Records for the task |
BEGIN
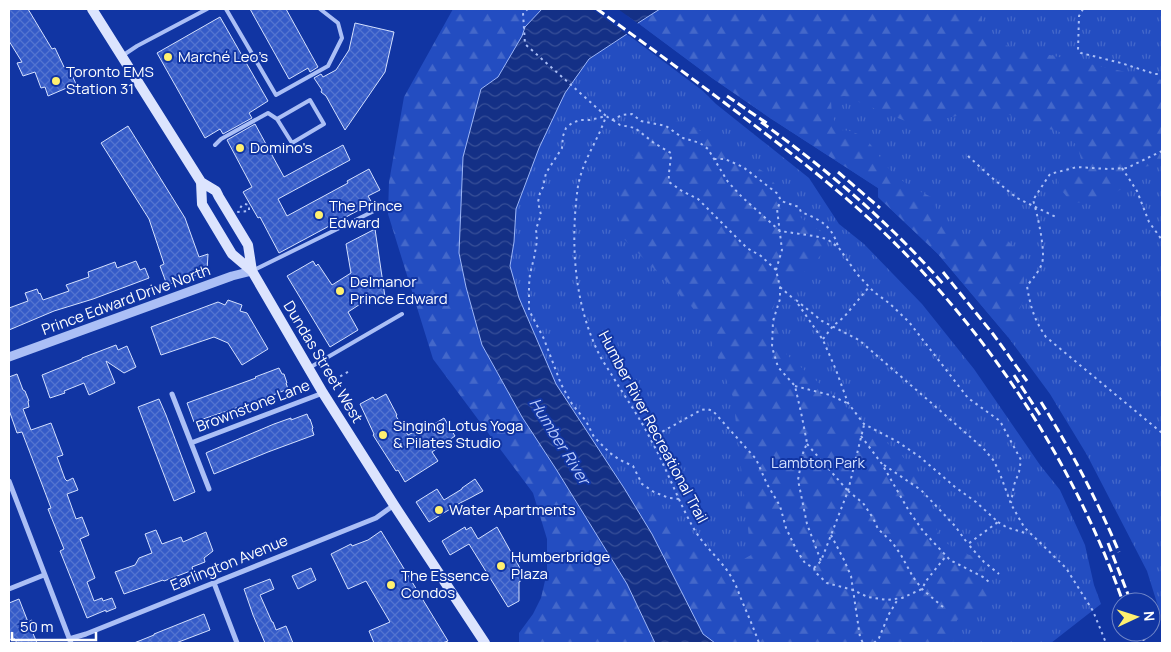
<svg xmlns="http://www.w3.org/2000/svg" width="1171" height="652" viewBox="0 0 1171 652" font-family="Manrope,sans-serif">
  <defs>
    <pattern id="grass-tufts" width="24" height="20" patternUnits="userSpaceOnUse" patternTransform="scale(1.25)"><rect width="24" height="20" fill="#234dc1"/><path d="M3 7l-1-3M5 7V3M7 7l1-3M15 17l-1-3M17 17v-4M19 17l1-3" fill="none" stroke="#4468ca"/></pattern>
    <pattern id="forest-firs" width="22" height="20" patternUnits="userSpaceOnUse" patternTransform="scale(1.25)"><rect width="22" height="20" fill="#234dc1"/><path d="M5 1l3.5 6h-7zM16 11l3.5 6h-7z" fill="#4468ca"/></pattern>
    <pattern id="water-waves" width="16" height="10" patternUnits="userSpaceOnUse" patternTransform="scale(1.25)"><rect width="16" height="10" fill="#143086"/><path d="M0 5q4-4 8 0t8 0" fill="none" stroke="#374f98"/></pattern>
    <pattern id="building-cross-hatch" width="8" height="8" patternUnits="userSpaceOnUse" patternTransform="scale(1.25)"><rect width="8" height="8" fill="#355bc8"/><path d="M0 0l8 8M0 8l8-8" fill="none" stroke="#5374d0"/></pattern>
  </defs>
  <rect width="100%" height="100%" fill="#1135a3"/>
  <!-- grass -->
  <path fill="url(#grass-tufts)" d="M 660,9 L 1162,9 L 1162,619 L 1147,571 L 1087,455 L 1050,394 L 1008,337 L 938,254 L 878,197 L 878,188 L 770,118 L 712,78 L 638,23 Z
    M 627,34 L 703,91 L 716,104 L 809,178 L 839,224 L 864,244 L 922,304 L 974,369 L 1040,465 L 1060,490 L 1085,545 L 1094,585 L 1101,604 L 1051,643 L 715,643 L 703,634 L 652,534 L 624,488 L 556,384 L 519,298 L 510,266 L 514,242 L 516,209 L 539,148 L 565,93 L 589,59 Z"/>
  <!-- forest -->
  <path fill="url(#forest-firs)" d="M 453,9 L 542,9 L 525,27 L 522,36 L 498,77 L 481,89 L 459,253 L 466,287 L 482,345 L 522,417 L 556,469 L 627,584 L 655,643 L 519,643 L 519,633 L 533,614 L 541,598 L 547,572 L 547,539 L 533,493 L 433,359 L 388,214 L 389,182 L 404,97 Z
    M 660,9 L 981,9 L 980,16 L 991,42 L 1162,80 L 1162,164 L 1143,167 L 1138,170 L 1121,189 L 1101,204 L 1071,202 L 1058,186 L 1060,176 L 1081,159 L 1077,145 L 1058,131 L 1039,127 L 1007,114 L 989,109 L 915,125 L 844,96 L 831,101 L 832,116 L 839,130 C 871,130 874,155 894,174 C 905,184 919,191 933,198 L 939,218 L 963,237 L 981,234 L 1007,240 L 1024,257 L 1024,299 L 1008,337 L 938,254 L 878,197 L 878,188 L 770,118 L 712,78 L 638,23 Z
    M 685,121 L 767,174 L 801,218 L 824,234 L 827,249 L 776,300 L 771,314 L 787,355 L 903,457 L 926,497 L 940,540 L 977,559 L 997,596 L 957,620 L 953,643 L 715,643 L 703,634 L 652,534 L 624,488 L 683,529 L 708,560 L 733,565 L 751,555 L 733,397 L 702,317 L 623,238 L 616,204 L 637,141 L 670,122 Z"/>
  <!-- water -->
  <path fill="url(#water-waves)" stroke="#9db7f9" d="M 542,9 L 660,9 L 638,23 L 627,34 L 589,59 L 565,93 L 539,148 L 516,209 L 514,242 L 510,266 L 519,298 L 556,384 L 624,488 L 652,534 L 703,634 L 715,643 L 655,643 L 627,584 L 556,469 L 522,417 L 482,345 L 466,287 L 459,253 L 463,157 L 481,89 L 498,77 L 522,36 L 525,27 Z"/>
  <!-- pier -->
  <path fill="#1135a3" d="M 592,9 L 618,9 L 640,25 L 629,36 Z"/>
  <!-- building -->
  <path fill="url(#building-cross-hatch)" stroke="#d4e0fe" d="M 9,9 L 28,9 L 52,49 L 55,48 L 64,67 L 68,66 L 76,84 L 48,96 L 45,87 L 41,88 L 35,72 L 23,76 L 17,63 L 22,62 L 9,41 Z
    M 250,9 L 286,9 L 318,67 L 310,72 L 308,68 L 289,79 Z
    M 220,17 L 268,101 L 249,113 L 252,118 L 223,134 L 220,129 L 205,138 L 157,53 Z
    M 355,23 L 394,32 L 385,72 L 345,130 L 326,96 L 321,92 L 322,90 L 314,78 L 321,74 L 323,77 L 336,70 L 349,50 Z
    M 255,124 L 284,177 L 343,145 L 350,160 L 278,199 L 287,216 L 348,183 L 347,181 L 369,169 L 380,190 L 368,196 L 372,203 L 279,253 L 260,217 L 258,218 L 243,192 L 252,187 L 227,140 Z
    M 128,126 L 185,218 L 199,257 L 208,254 L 207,271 L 167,285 L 160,266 L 164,264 L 149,219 L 101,143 Z
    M 375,229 L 385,297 L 368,299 L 348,312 L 358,330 L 330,347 L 287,276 L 313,261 L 316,266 L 318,264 L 332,285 L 351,273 L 346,244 Z
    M 136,261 L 140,270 L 145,268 L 149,278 L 93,299 L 54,311 L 9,330 L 9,308 L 28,301 L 25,293 L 37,289 L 39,294 L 40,293 L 43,300 L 69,291 L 66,285 L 89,277 L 88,272 L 115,262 L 117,268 Z
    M 228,300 L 242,305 L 240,311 L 247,313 L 268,349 L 242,365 L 228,343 L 214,337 L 161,355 L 151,327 L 218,302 L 225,305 Z
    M 116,345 L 118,350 L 127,346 L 136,367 L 124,373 L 106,361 L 115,383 L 89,395 L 84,383 L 64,391 L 65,393 L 50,398 L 42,375 L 82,359 L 82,358 Z
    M 279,368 L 282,374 L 284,374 L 287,383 L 286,383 L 288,389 L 263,399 L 194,422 L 187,403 L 256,378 L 255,377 Z
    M 17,374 L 23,390 L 25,391 L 29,401 L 28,401 L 29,407 L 23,409 L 31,430 L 51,423 L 63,455 L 57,457 L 65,479 L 67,481 L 73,478 L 78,490 L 67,494 L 76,519 L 82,517 L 89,535 L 80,539 L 95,578 L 87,582 L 94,601 L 102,598 L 103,601 L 112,598 L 116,608 L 106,612 L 106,610 L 87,618 L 60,551 L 64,549 L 48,509 L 51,508 L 35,466 L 22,432 L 17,433 L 9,410 L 9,377 Z
    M 386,394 L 397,415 L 396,416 L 408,435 L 414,432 L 415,434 L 430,424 L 431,426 L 444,418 L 455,436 L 432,452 L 438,461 L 405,482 L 398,470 L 396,471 L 373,435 L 374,434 L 360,404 L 373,397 L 375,400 Z
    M 159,399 L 166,415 L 195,492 L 174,501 L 138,407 Z
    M 307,414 L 309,419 L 310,419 L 313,428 L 312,429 L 314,435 L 268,452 L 214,474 L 206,453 L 208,452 L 274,424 L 291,418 L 291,420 Z
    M 475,479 L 483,491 L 470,498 L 460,503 L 429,522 L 416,502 L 437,489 L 444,500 L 462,489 L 462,488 Z
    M 465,527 L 466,530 L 471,527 L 478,539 L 497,527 L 521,570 L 517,572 L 522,580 L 519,582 L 519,601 L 508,607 L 469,544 L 450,555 L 442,541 Z
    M 156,530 L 162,544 L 181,537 L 183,542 L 206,532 L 213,551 L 204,558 L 205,562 L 192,567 L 193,570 L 164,581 L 163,580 L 124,594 L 115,572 L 135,565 L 139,558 L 152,553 L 145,534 Z
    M 381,531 L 448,641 L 442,643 L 374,643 L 369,631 L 390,622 L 366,581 L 348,589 L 331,554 L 351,544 L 352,546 L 368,540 Z
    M 311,568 L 316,580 L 298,589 L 292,576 Z
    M 270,579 L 274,589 L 260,595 L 272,622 L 273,622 L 276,630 L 286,626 L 293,643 L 265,643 L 253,615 L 244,589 Z
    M 19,599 L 28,622 L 32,620 L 36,629 L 32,631 L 37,643 L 17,643 L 14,638 L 9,640 L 9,603 Z
    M 204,614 L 210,630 L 176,643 L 134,643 L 154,635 L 154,634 Z"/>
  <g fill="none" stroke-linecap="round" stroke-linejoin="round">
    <!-- path -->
    <path stroke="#abbff6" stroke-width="2" stroke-dasharray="2.5 4" stroke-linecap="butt" d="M 528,9 L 523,13 L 525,44 L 606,116 C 598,141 583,159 578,186 C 570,243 574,305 600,356 C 605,365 611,373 616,382 C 628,401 641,420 651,440 C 667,469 678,501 694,529 C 705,548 723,561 733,580 C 737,587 739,594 742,601 C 748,615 754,629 759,643
      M 1083,9 L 1079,16 L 1078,50 L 1081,53 L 1121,63 L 1155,74 L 1162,74
      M 613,120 L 620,125 L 635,128 L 654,143 L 671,153 C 671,163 668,172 669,182 L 682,191 L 698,199 L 747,248 L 761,256 L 776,270 L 780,287 L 780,299 L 773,321 L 772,347 L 778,367 L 795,386 L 802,417 L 807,443 L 803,453 L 798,480 L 807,524 L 821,561 L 848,491 L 863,503 L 873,518 L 878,529 L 892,542 L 901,555 L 913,577 L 922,589 L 943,607
      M 1162,151 L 1127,168 L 1108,169 L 1077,167 L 1050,174 L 1033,200 C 1037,212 1046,252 1042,263 C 1039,272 1033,278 1027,286 C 1030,305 1034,320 1046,337 L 1162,433
      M 968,156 L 991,177 L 1017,198 L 1058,218
      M 714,159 L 725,159 L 743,167 L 778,194 L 781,201 L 799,207 L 801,212 C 821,220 831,225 838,246
      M 1122,168 L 1137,191 L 1149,222 L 1162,240
      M 245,204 L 249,205 L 249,211 L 238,212 L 242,205 Z
      M 776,270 L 782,250 L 777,209 L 781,201
      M 780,287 L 795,300
      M 796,300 L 822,321 L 859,340 L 983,448 L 994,461 L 1000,474 L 1011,504 L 1024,527 L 1066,568 L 1093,611 L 1106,643
      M 798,304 L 823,340 L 836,370 L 848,403 L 864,424 L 898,442 L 920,457 L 955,487 L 976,502 L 998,522 L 968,544 L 984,562 L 999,574
      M 823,339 L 833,326 L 844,317 L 869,287
      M 329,383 L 351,370
      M 795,386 L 830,395 L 847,403
      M 861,436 L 882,464 L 909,511 L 923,531 L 950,560 L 983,577 L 989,582
      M 651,438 L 701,410 L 707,409 L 713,411 L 756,459 L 767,484 L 780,506 L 786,528 L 797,551 L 805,563 L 814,568 L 821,561
      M 807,444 L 848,491
      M 884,465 L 921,490 L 955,526 L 968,544
      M 848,491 L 864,425
      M 679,499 L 669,498 L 654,492 L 642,484 L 633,466 L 620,460 L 610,453 L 594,437 L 586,421 L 572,404 L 561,384 L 544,339 L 529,310 L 529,285 L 530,274 L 534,258 L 537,241 L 536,229 L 541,215 L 538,202 L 540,193 L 543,187 L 546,173 L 562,148 L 563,136 L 566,128 L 572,123 L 580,120 L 590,120 L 606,116 L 612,120 L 622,115 L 632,114 L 641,121 L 666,126 L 683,138 L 700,143 L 708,149 L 728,182 L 742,197 L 780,231 L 814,236 L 827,239 L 839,248 L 857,274 L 874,292 L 889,303 L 909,322 L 968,398 L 1000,421 L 1021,460 L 1019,472 L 1014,485 L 1011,503
      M 998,522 L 1006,527 L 1028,534
      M 831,535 L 844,560 L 851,576 L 860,637 L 863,643
      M 814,568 L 815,572 L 827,583 L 853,590 L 868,597 L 887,600 L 902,598 L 922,589 L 926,581 L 946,556
      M 874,643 L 879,638 L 889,614 L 898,599"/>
    <!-- service -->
    <path stroke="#abbff6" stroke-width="4" d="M 226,9 L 276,95 L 328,66 L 342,38 L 338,23 L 320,9
      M 122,56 L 137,46 L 207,9
      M 215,145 L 221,139 L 268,113 L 277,119 L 292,143 L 324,124 L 310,100 L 277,119
      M 252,271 L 382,207
      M 309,368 L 402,314"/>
    <!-- minor -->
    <path stroke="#abbff6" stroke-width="5" d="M 172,394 L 209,489
      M 191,443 L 323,393
      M 9,481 L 71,643
      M 214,583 L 237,643
      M 9,589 L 44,575
      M 69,639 L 86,634 L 376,518 L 394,505"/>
    <!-- tertiary -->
    <path stroke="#abbff6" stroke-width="9" d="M 9,357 L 232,276 L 252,271"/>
    <!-- secondary -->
    <path stroke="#dce4fe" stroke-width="10" d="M 92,9 L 201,182 L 216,191 L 219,197 L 248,245 L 252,271 L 323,393 L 394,505 L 485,643
      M 201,182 L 202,204 L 232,254 L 252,271"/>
    <!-- rail -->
    <path stroke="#fff" stroke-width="3" stroke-dasharray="9 4" stroke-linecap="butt" d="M 597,9 C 648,46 700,84 750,122 C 794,155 836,188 876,225 C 986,328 1073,460 1123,602
      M 727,96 L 768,124
      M 761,122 C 828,170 891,224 945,286
      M 838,172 L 880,208
      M 943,272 L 993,334 L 1027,381
      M 1014,375 L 1040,415
      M 1041,402 C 1071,450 1097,500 1119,552
      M 1108,543 L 1131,602
      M 1133,632 L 1137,643
      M 1141,632 L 1145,643"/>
  </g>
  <!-- markers -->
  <g fill="#fff070" stroke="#1135a3" stroke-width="2">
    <circle cx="168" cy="57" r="5"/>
    <circle cx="56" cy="81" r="5"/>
    <circle cx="240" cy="148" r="5"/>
    <circle cx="319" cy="215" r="5"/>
    <circle cx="340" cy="291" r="5"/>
    <circle cx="383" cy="435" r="5"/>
    <circle cx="439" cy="510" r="5"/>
    <circle cx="501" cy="566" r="5"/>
    <circle cx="391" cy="585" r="5"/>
  </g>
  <g text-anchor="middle" stroke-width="4" stroke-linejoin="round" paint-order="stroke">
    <!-- poi labels -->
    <g font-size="15" fill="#fff" stroke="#1135a3" text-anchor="start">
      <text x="178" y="62">Marché Leo’s</text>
      <text x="66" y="77">Toronto EMS<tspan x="66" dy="17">Station 31</tspan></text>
      <text x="250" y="153">Domino's</text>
      <text x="329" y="211">The Prince<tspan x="329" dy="17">Edward</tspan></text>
      <text x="350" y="287">Delmanor<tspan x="350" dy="17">Prince Edward</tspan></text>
      <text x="393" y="431">Singing Lotus Yoga<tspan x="393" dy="17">&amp; Pilates Studio</tspan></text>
      <text x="449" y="515">Water Apartments</text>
      <text x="511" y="562">Humberbridge<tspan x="511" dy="17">Plaza</tspan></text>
      <text x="401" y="581">The Essence<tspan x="401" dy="17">Condos</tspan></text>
    </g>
    <!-- street labels -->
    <g font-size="15" fill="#fff" stroke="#1135a3">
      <text transform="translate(126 300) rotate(-20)" y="5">Prince Edward Drive North</text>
      <text transform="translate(323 362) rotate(59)" y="5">Dundas Street West</text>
      <text transform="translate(253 406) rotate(-21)" y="5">Brownstone Lane</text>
      <text transform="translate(653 427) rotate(62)" y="5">Humber River Recreational Trail</text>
      <text transform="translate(229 563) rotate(-22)" y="5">Earlington Avenue</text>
    </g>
    <!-- park labels -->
    <g font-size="15" fill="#d4e0fe" stroke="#1135a3">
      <text x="818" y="468">Lambton Park</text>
    </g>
    <!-- water labels -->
    <g font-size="16" font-style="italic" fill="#b8cafc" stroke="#1135a3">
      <text transform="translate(560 441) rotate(58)" y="6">Humber River</text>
    </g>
  </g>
  <!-- border -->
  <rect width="1171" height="652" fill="none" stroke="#ffffff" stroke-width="20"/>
  <!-- north arrow -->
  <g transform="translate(1136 617) rotate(86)"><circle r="24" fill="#1135a3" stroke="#7086c8"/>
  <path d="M0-4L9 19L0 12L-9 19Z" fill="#fff070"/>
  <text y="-8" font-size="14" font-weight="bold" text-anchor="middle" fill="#ffffff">N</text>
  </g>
  <!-- scale -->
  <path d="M12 632v8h84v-8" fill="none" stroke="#ffffff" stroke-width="2.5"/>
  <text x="20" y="632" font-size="15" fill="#ffffff" stroke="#1135a3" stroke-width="4" paint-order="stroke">50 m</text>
</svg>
END
Task objective | Check the data line by line and report how many lines contain "anchor" as a word or string, giving nothing besides the number.

Result of the task | 3